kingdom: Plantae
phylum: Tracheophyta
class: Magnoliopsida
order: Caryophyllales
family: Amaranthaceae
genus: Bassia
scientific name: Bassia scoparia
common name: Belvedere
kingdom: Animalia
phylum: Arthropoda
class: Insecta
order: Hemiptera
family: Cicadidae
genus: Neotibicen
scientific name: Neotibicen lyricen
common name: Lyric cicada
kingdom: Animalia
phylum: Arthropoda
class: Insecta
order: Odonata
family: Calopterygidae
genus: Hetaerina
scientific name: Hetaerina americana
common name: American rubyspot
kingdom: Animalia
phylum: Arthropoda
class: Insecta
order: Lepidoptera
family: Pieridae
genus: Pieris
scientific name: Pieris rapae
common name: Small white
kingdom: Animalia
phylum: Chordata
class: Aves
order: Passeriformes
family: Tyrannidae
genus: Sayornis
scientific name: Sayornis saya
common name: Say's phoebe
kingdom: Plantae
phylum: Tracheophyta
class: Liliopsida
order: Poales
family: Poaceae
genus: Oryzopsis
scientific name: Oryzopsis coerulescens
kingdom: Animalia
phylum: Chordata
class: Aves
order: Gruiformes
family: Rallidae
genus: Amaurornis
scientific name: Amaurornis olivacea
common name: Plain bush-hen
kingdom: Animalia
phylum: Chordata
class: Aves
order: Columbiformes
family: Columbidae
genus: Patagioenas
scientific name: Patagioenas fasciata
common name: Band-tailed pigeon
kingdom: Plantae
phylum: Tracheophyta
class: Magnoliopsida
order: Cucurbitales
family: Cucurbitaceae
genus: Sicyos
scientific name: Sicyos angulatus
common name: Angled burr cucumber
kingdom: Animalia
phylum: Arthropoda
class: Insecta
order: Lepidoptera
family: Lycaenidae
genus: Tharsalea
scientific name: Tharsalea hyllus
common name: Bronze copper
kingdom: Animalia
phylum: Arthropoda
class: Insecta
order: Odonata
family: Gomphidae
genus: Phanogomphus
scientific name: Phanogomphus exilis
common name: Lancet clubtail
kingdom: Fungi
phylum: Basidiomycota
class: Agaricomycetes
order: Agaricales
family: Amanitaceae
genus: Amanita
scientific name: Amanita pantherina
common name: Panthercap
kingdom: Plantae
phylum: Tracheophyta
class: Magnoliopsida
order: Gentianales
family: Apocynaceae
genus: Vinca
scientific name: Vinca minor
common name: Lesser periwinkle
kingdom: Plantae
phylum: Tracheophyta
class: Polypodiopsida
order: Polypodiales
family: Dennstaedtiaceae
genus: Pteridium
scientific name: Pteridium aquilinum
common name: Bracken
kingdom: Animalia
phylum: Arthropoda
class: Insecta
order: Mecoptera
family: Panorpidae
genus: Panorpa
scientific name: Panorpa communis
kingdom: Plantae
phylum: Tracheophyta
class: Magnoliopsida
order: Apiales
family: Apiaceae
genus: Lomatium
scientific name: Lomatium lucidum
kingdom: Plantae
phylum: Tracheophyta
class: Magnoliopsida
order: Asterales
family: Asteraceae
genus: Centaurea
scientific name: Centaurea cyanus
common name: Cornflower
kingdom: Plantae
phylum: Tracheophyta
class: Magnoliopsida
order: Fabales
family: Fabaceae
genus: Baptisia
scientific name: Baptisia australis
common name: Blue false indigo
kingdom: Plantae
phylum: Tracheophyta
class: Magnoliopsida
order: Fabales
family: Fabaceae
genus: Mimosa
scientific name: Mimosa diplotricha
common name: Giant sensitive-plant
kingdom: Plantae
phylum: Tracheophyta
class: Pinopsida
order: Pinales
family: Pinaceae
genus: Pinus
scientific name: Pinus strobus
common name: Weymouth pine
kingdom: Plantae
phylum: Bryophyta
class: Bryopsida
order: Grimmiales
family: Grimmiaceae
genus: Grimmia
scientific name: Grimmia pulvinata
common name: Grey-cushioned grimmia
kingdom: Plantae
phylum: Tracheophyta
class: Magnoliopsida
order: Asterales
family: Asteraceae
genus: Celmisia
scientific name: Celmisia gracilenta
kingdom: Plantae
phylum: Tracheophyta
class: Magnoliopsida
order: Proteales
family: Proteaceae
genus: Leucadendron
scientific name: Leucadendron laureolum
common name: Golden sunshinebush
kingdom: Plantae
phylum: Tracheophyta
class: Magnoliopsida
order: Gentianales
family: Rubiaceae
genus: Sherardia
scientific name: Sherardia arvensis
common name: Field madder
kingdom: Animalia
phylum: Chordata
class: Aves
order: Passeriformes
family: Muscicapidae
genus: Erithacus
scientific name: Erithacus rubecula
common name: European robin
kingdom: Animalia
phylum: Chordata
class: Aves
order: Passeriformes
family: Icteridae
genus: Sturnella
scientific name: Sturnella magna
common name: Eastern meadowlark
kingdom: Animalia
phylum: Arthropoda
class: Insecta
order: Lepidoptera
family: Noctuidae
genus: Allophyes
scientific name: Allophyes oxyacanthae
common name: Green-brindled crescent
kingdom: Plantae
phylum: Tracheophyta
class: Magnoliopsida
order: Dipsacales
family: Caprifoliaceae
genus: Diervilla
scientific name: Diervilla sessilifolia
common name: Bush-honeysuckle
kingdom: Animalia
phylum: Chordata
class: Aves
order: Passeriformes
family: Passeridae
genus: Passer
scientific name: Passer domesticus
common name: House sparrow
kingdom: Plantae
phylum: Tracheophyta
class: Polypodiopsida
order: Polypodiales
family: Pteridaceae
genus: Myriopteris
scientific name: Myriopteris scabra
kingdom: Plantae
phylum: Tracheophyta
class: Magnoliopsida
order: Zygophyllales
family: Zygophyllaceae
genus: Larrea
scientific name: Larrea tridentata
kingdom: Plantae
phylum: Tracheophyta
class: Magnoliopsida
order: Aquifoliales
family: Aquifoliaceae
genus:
———
*Task directions*
Change every "common name" in the listing above to "vernacular name", and reproduce all the other lines as they are.

*Answer in full*
kingdom: Plantae
phylum: Tracheophyta
class: Magnoliopsida
order: Caryophyllales
family: Amaranthaceae
genus: Bassia
scientific name: Bassia scoparia
vernacular name: Belvedere
kingdom: Animalia
phylum: Arthropoda
class: Insecta
order: Hemiptera
family: Cicadidae
genus: Neotibicen
scientific name: Neotibicen lyricen
vernacular name: Lyric cicada
kingdom: Animalia
phylum: Arthropoda
class: Insecta
order: Odonata
family: Calopterygidae
genus: Hetaerina
scientific name: Hetaerina americana
vernacular name: American rubyspot
kingdom: Animalia
phylum: Arthropoda
class: Insecta
order: Lepidoptera
family: Pieridae
genus: Pieris
scientific name: Pieris rapae
vernacular name: Small white
kingdom: Animalia
phylum: Chordata
class: Aves
order: Passeriformes
family: Tyrannidae
genus: Sayornis
scientific name: Sayornis saya
vernacular name: Say's phoebe
kingdom: Plantae
phylum: Tracheophyta
class: Liliopsida
order: Poales
family: Poaceae
genus: Oryzopsis
scientific name: Oryzopsis coerulescens
kingdom: Animalia
phylum: Chordata
class: Aves
order: Gruiformes
family: Rallidae
genus: Amaurornis
scientific name: Amaurornis olivacea
vernacular name: Plain bush-hen
kingdom: Animalia
phylum: Chordata
class: Aves
order: Columbiformes
family: Columbidae
genus: Patagioenas
scientific name: Patagioenas fasciata
vernacular name: Band-tailed pigeon
kingdom: Plantae
phylum: Tracheophyta
class: Magnoliopsida
order: Cucurbitales
family: Cucurbitaceae
genus: Sicyos
scientific name: Sicyos angulatus
vernacular name: Angled burr cucumber
kingdom: Animalia
phylum: Arthropoda
class: Insecta
order: Lepidoptera
family: Lycaenidae
genus: Tharsalea
scientific name: Tharsalea hyllus
vernacular name: Bronze copper
kingdom: Animalia
phylum: Arthropoda
class: Insecta
order: Odonata
family: Gomphidae
genus: Phanogomphus
scientific name: Phanogomphus exilis
vernacular name: Lancet clubtail
kingdom: Fungi
phylum: Basidiomycota
class: Agaricomycetes
order: Agaricales
family: Amanitaceae
genus: Amanita
scientific name: Amanita pantherina
vernacular name: Panthercap
kingdom: Plantae
phylum: Tracheophyta
class: Magnoliopsida
order: Gentianales
family: Apocynaceae
genus: Vinca
scientific name: Vinca minor
vernacular name: Lesser periwinkle
kingdom: Plantae
phylum: Tracheophyta
class: Polypodiopsida
order: Polypodiales
family: Dennstaedtiaceae
genus: Pteridium
scientific name: Pteridium aquilinum
vernacular name: Bracken
kingdom: Animalia
phylum: Arthropoda
class: Insecta
order: Mecoptera
family: Panorpidae
genus: Panorpa
scientific name: Panorpa communis
kingdom: Plantae
phylum: Tracheophyta
class: Magnoliopsida
order: Apiales
family: Apiaceae
genus: Lomatium
scientific name: Lomatium lucidum
kingdom: Plantae
phylum: Tracheophyta
class: Magnoliopsida
order: Asterales
family: Asteraceae
genus: Centaurea
scientific name: Centaurea cyanus
vernacular name: Cornflower
kingdom: Plantae
phylum: Tracheophyta
class: Magnoliopsida
order: Fabales
family: Fabaceae
genus: Baptisia
scientific name: Baptisia australis
vernacular name: Blue false indigo
kingdom: Plantae
phylum: Tracheophyta
class: Magnoliopsida
order: Fabales
family: Fabaceae
genus: Mimosa
scientific name: Mimosa diplotricha
vernacular name: Giant sensitive-plant
kingdom: Plantae
phylum: Tracheophyta
class: Pinopsida
order: Pinales
family: Pinaceae
genus: Pinus
scientific name: Pinus strobus
vernacular name: Weymouth pine
kingdom: Plantae
phylum: Bryophyta
class: Bryopsida
order: Grimmiales
family: Grimmiaceae
genus: Grimmia
scientific name: Grimmia pulvinata
vernacular name: Grey-cushioned grimmia
kingdom: Plantae
phylum: Tracheophyta
class: Magnoliopsida
order: Asterales
family: Asteraceae
genus: Celmisia
scientific name: Celmisia gracilenta
kingdom: Plantae
phylum: Tracheophyta
class: Magnoliopsida
order: Proteales
family: Proteaceae
genus: Leucadendron
scientific name: Leucadendron laureolum
vernacular name: Golden sunshinebush
kingdom: Plantae
phylum: Tracheophyta
class: Magnoliopsida
order: Gentianales
family: Rubiaceae
genus: Sherardia
scientific name: Sherardia arvensis
vernacular name: Field madder
kingdom: Animalia
phylum: Chordata
class: Aves
order: Passeriformes
family: Muscicapidae
genus: Erithacus
scientific name: Erithacus rubecula
vernacular name: European robin
kingdom: Animalia
phylum: Chordata
class: Aves
order: Passeriformes
family: Icteridae
genus: Sturnella
scientific name: Sturnella magna
vernacular name: Eastern meadowlark
kingdom: Animalia
phylum: Arthropoda
class: Insecta
order: Lepidoptera
family: Noctuidae
genus: Allophyes
scientific name: Allophyes oxyacanthae
vernacular name: Green-brindled crescent
kingdom: Plantae
phylum: Tracheophyta
class: Magnoliopsida
order: Dipsacales
family: Caprifoliaceae
genus: Diervilla
scientific name: Diervilla sessilifolia
vernacular name: Bush-honeysuckle
kingdom: Animalia
phylum: Chordata
class: Aves
order: Passeriformes
family: Passeridae
genus: Passer
scientific name: Passer domesticus
vernacular name: House sparrow
kingdom: Plantae
phylum: Tracheophyta
class: Polypodiopsida
order: Polypodiales
family: Pteridaceae
genus: Myriopteris
scientific name: Myriopteris scabra
kingdom: Plantae
phylum: Tracheophyta
class: Magnoliopsida
order: Zygophyllales
family: Zygophyllaceae
genus: Larrea
scientific name: Larrea tridentata
kingdom: Plantae
phylum: Tracheophyta
class: Magnoliopsida
order: Aquifoliales
family: Aquifoliaceae
genus:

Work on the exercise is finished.